After all, proponents had gathered nearly double the number of petition signatures they needed. And the effort, led by Boulder Democratic state Sen. Rollie Heath, was well-organized.

But the announcement is troubling, nonetheless, because it means voters in the Grand Valley will be casting their ballots on two tax proposals aimed at boosting school revenue.

Both measures aren’t likely to win voter approval in what has historically been tight-fisted Mesa County, especially in the midst of a recession.

The statewide measure, labeled Proposition 103, would raise both the state sales tax and state rates for personal and corporate income taxes to increase funding about $536 million a year for schools. Most of the money would go to K-12 education, but some would also go to colleges and universities.

The competing measure, which affects only School District 51, asks voters in this community to override the TABOR Amendment restrictions on new taxes and raise the District 51 mill levy by seven mills.

That increase — resulting in roughly $55 more property taxes for every $100,000 of a home’s value — would raise an estimated $12 million a year for the local school district.
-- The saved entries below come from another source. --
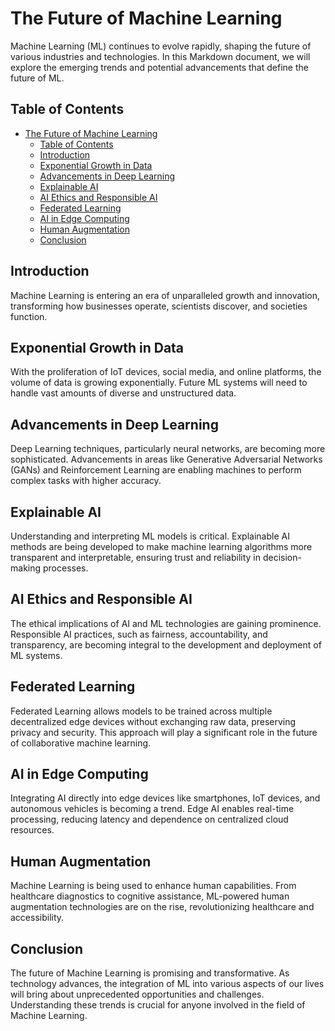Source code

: # The Future of Machine Learning

Machine Learning (ML) continues to evolve rapidly, shaping the future of various industries and technologies. In this Markdown document, we will explore the emerging trends and potential advancements that define the future of ML.

## Table of Contents
- [The Future of Machine Learning](#the-future-of-machine-learning)
  - [Table of Contents](#table-of-contents)
  - [Introduction](#introduction)
  - [Exponential Growth in Data](#exponential-growth-in-data)
  - [Advancements in Deep Learning](#advancements-in-deep-learning)
  - [Explainable AI](#explainable-ai)
  - [AI Ethics and Responsible AI](#ai-ethics-and-responsible-ai)
  - [Federated Learning](#federated-learning)
  - [AI in Edge Computing](#ai-in-edge-computing)
  - [Human Augmentation](#human-augmentation)
  - [Conclusion](#conclusion)

## Introduction

Machine Learning is entering an era of unparalleled growth and innovation, transforming how businesses operate, scientists discover, and societies function.

## Exponential Growth in Data

With the proliferation of IoT devices, social media, and online platforms, the volume of data is growing exponentially. Future ML systems will need to handle vast amounts of diverse and unstructured data.

## Advancements in Deep Learning

Deep Learning techniques, particularly neural networks, are becoming more sophisticated. Advancements in areas like Generative Adversarial Networks (GANs) and Reinforcement Learning are enabling machines to perform complex tasks with higher accuracy.

## Explainable AI

Understanding and interpreting ML models is critical. Explainable AI methods are being developed to make machine learning algorithms more transparent and interpretable, ensuring trust and reliability in decision-making processes.

## AI Ethics and Responsible AI

The ethical implications of AI and ML technologies are gaining prominence. Responsible AI practices, such as fairness, accountability, and transparency, are becoming integral to the development and deployment of ML systems.

## Federated Learning

Federated Learning allows models to be trained across multiple decentralized edge devices without exchanging raw data, preserving privacy and security. This approach will play a significant role in the future of collaborative machine learning.

## AI in Edge Computing

Integrating AI directly into edge devices like smartphones, IoT devices, and autonomous vehicles is becoming a trend. Edge AI enables real-time processing, reducing latency and dependence on centralized cloud resources.

## Human Augmentation

Machine Learning is being used to enhance human capabilities. From healthcare diagnostics to cognitive assistance, ML-powered human augmentation technologies are on the rise, revolutionizing healthcare and accessibility.

## Conclusion

The future of Machine Learning is promising and transformative. As technology advances, the integration of ML into various aspects of our lives will bring about unprecedented opportunities and challenges. Understanding these trends is crucial for anyone involved in the field of Machine Learning.
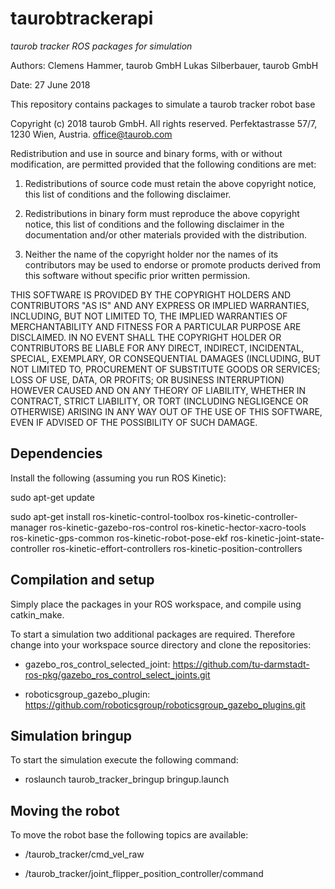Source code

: # taurobtrackerapi

*taurob tracker ROS packages for simulation*

 Authors: 
 Clemens Hammer, taurob GmbH
 Lukas Silberbauer, taurob GmbH

 Date: 27 June 2018

This repository contains packages to simulate a taurob tracker robot base

Copyright (c) 2018 taurob GmbH. All rights reserved.
 Perfektastrasse 57/7, 1230 Wien, Austria. office@taurob.com

Redistribution and use in source and binary forms, with or without modification, are permitted provided that the following conditions are met:

 1. Redistributions of source code must retain the above copyright notice, this list of conditions and the following disclaimer.

 2. Redistributions in binary form must reproduce the above copyright notice, this list of conditions and the following disclaimer in the documentation and/or other materials provided with the distribution.

 3. Neither the name of the copyright holder nor the names of its contributors may be used to endorse or promote products derived from this software without specific prior written permission.

 THIS SOFTWARE IS PROVIDED BY THE COPYRIGHT HOLDERS AND CONTRIBUTORS "AS IS" AND ANY EXPRESS OR IMPLIED WARRANTIES, INCLUDING, BUT NOT LIMITED TO, THE IMPLIED WARRANTIES OF MERCHANTABILITY AND FITNESS FOR A PARTICULAR PURPOSE ARE DISCLAIMED. IN NO EVENT SHALL THE COPYRIGHT HOLDER OR CONTRIBUTORS BE LIABLE FOR ANY DIRECT, INDIRECT, INCIDENTAL, SPECIAL, EXEMPLARY, OR CONSEQUENTIAL DAMAGES (INCLUDING, BUT NOT LIMITED TO, PROCUREMENT OF SUBSTITUTE GOODS OR SERVICES; LOSS OF USE, DATA, OR PROFITS; OR BUSINESS INTERRUPTION) HOWEVER CAUSED AND ON ANY THEORY OF LIABILITY, WHETHER IN CONTRACT, STRICT LIABILITY, OR TORT (INCLUDING NEGLIGENCE OR OTHERWISE) ARISING IN ANY WAY OUT OF THE USE OF THIS SOFTWARE, EVEN IF ADVISED OF THE POSSIBILITY OF SUCH DAMAGE.

## Dependencies

Install the following (assuming you run ROS Kinetic):

sudo apt-get update

sudo apt-get install ros-kinetic-control-toolbox ros-kinetic-controller-manager ros-kinetic-gazebo-ros-control ros-kinetic-hector-xacro-tools ros-kinetic-gps-common ros-kinetic-robot-pose-ekf ros-kinetic-joint-state-controller ros-kinetic-effort-controllers ros-kinetic-position-controllers

## Compilation and setup

Simply place the packages in your ROS workspace, and compile using catkin_make.

To start a simulation two additional packages are required. Therefore change into your workspace source directory and clone the repositories:

 * gazebo_ros_control_selected_joint: https://github.com/tu-darmstadt-ros-pkg/gazebo_ros_control_select_joints.git

 * roboticsgroup_gazebo_plugin: https://github.com/roboticsgroup/roboticsgroup_gazebo_plugins.git


## Simulation bringup

To start the simulation execute the following command:

* roslaunch taurob_tracker_bringup bringup.launch


## Moving the robot

To move the robot base the following topics are available:

* /taurob_tracker/cmd_vel_raw

* /taurob_tracker/joint_flipper_position_controller/command
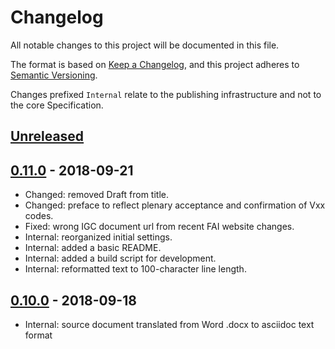 # Changelog
All notable changes to this project will be documented in this file.

The format is based on [Keep a Changelog](https://keepachangelog.com/en/1.0.0/),
and this project adheres to [Semantic Versioning](https://semver.org/spec/v2.0.0.html).

Changes prefixed `Internal` relate to the publishing infrastructure and not to the core Specification.

## [Unreleased]

## [0.11.0] - 2018-09-21
- Changed: removed Draft from title.
- Changed: preface to reflect plenary acceptance and confirmation of Vxx codes.
- Fixed: wrong IGC document url from recent FAI website changes.    
- Internal: reorganized initial settings.
- Internal: added a basic README.
- Internal: added a build script for development.
- Internal: reformatted text to 100-character line length.

## [0.10.0] - 2018-09-18
- Internal: source document translated from Word .docx to asciidoc text format

[Unreleased]: https://github.com/johnstevenson/civl-fr-spec/compare/0.11.0...HEAD
[0.11.0]: https://github.com/johnstevenson/civl-fr-spec/compare/0.10.0...0.11.0
[0.10.0]: https://github.com/johnstevenson/civl-fr-spec/compare/917aa84339...0.10.0
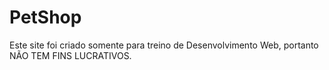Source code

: # PetShop
Este site foi criado somente para treino de Desenvolvimento Web, portanto NÃO TEM FINS LUCRATIVOS.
It would allow the district to re-establish up to 80 teaching positions that have been cut in the past few years, and add back school days to the shortened school year.

The statewide measure would sunset in five years. The District 51 proposal would last six years.

We recognize there is a statewide problem with school funding — as well as many other state needs — that will eventually have to be addressed.

However, the big difference between the two ballot measures is in the money that will flow directly to local schools.

The bulk of the money raised if Proposition 103 passes will be added to the money in the state school fund.

The funding formula for that money places School District 51 near the bottom of the state’s 178 school districts in the amount of per-pupil money it receives from the state general fund. As a result, local taxpayers, through their state-paid sales and income taxes, will be helping to pay for other school districts with higher per-pupil funding.

Under the District 51 ballot measure, in contrast, every bit of the money raised by increasing taxes would stay in this community for our local schools.

While some local voters may cast ballots in support of both measures, most, we suspect, will be extremely cautious about voting in favor of any tax increase. Those who definitely want to assist the local schools would do well to look first at the District 51 ballot measure.